▶ _Work to complete_
Set down the records exactly, and omit any image found in them.

[Web interface edit records]
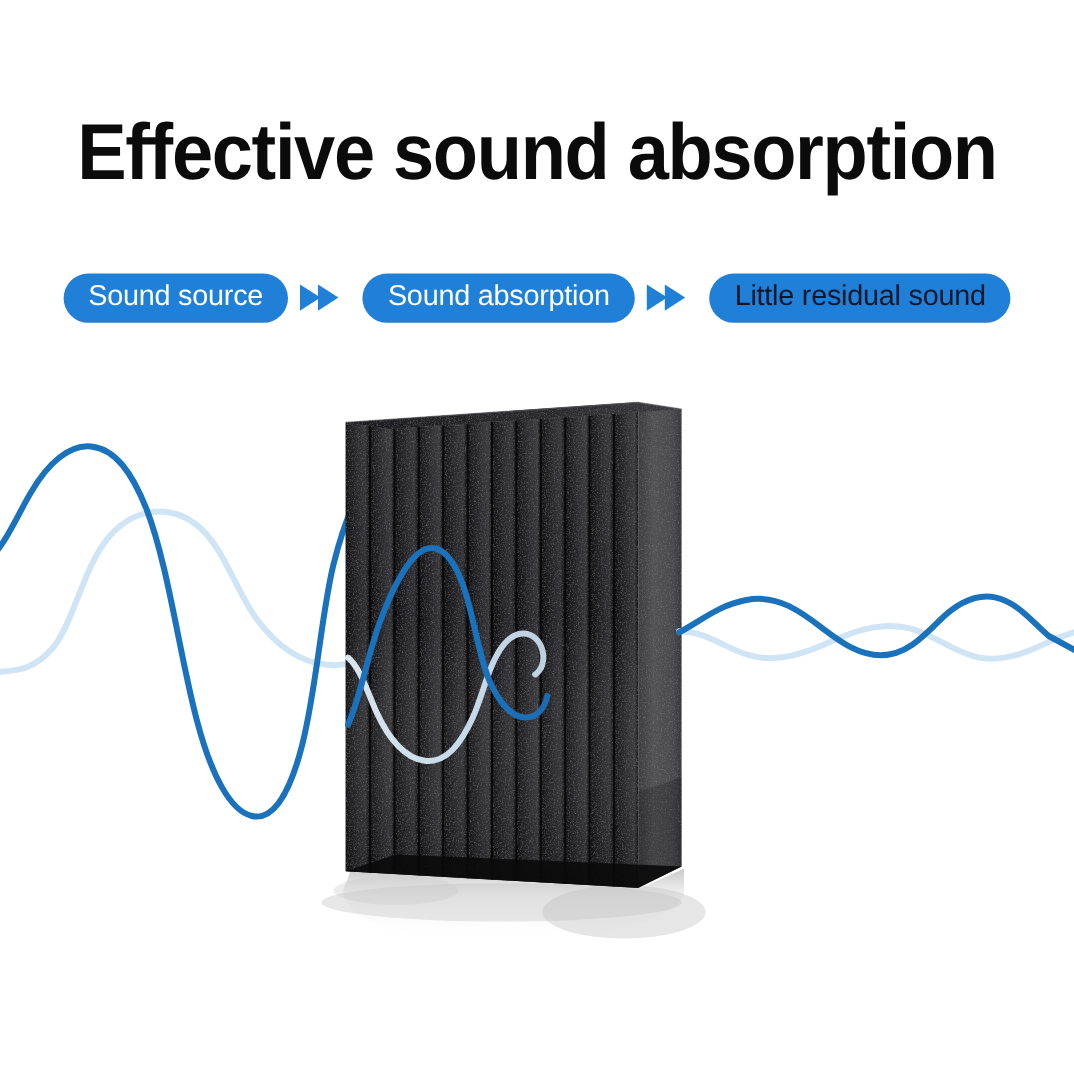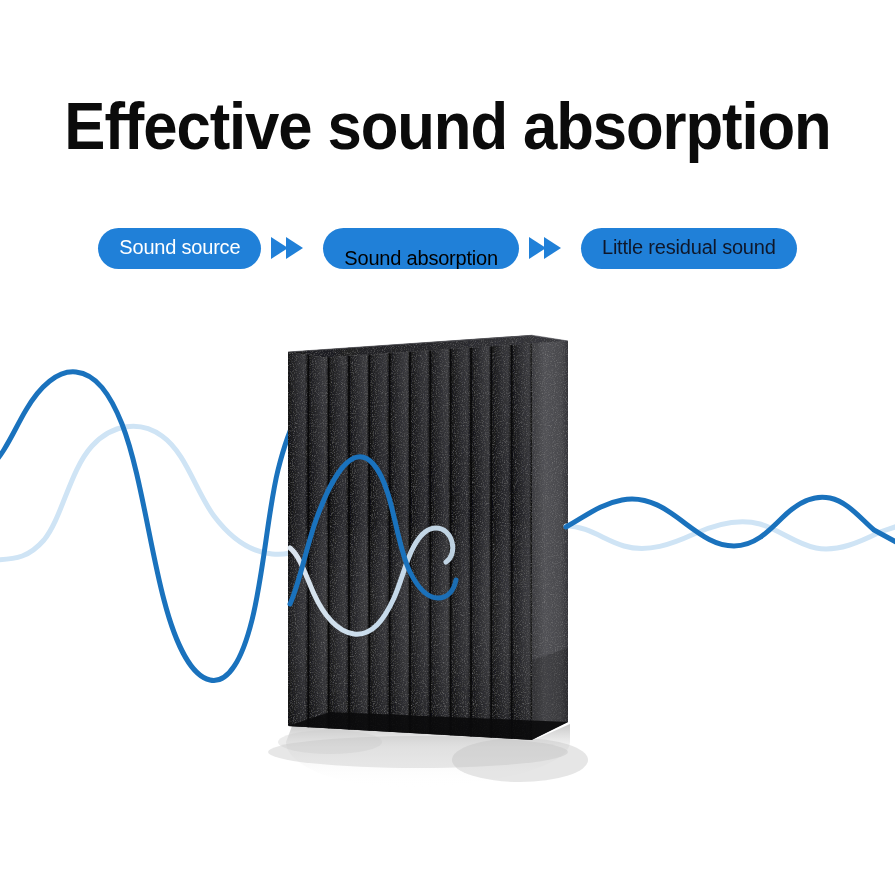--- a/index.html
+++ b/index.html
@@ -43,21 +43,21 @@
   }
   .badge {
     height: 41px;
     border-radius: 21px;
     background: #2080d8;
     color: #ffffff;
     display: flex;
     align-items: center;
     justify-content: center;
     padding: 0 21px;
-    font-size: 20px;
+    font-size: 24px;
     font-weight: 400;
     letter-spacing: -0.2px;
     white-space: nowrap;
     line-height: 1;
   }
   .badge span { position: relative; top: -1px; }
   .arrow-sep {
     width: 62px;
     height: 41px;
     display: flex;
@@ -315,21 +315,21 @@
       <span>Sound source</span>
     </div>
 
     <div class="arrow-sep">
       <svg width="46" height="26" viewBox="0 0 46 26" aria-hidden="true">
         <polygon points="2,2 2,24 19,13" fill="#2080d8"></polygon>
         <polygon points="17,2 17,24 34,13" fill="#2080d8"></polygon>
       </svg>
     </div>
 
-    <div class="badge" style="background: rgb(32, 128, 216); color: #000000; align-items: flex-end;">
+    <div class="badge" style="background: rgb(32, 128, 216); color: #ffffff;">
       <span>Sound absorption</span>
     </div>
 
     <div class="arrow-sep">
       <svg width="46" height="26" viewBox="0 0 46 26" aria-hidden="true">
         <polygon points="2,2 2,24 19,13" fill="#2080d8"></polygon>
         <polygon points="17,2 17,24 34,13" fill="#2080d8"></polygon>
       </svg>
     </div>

▶ _Your response_
--- a/index.html
+++ b/index.html
@@ -43,21 +43,21 @@
   }
   .badge {
     height: 41px;
     border-radius: 21px;
     background: #2080d8;
     color: #ffffff;
     display: flex;
     align-items: center;
     justify-content: center;
     padding: 0 21px;
-    font-size: 20px;
+    font-size: 24px;
     font-weight: 400;
     letter-spacing: -0.2px;
     white-space: nowrap;
     line-height: 1;
   }
   .badge span { position: relative; top: -1px; }
   .arrow-sep {
     width: 62px;
     height: 41px;
     display: flex;
@@ -315,21 +315,21 @@
       <span>Sound source</span>
     </div>
 
     <div class="arrow-sep">
       <svg width="46" height="26" viewBox="0 0 46 26" aria-hidden="true">
         <polygon points="2,2 2,24 19,13" fill="#2080d8"></polygon>
         <polygon points="17,2 17,24 34,13" fill="#2080d8"></polygon>
       </svg>
     </div>
 
-    <div class="badge" style="background: rgb(32, 128, 216); color: #000000; align-items: flex-end;">
+    <div class="badge" style="background: rgb(32, 128, 216); color: #ffffff;">
       <span>Sound absorption</span>
     </div>
 
     <div class="arrow-sep">
       <svg width="46" height="26" viewBox="0 0 46 26" aria-hidden="true">
         <polygon points="2,2 2,24 19,13" fill="#2080d8"></polygon>
         <polygon points="17,2 17,24 34,13" fill="#2080d8"></polygon>
       </svg>
     </div>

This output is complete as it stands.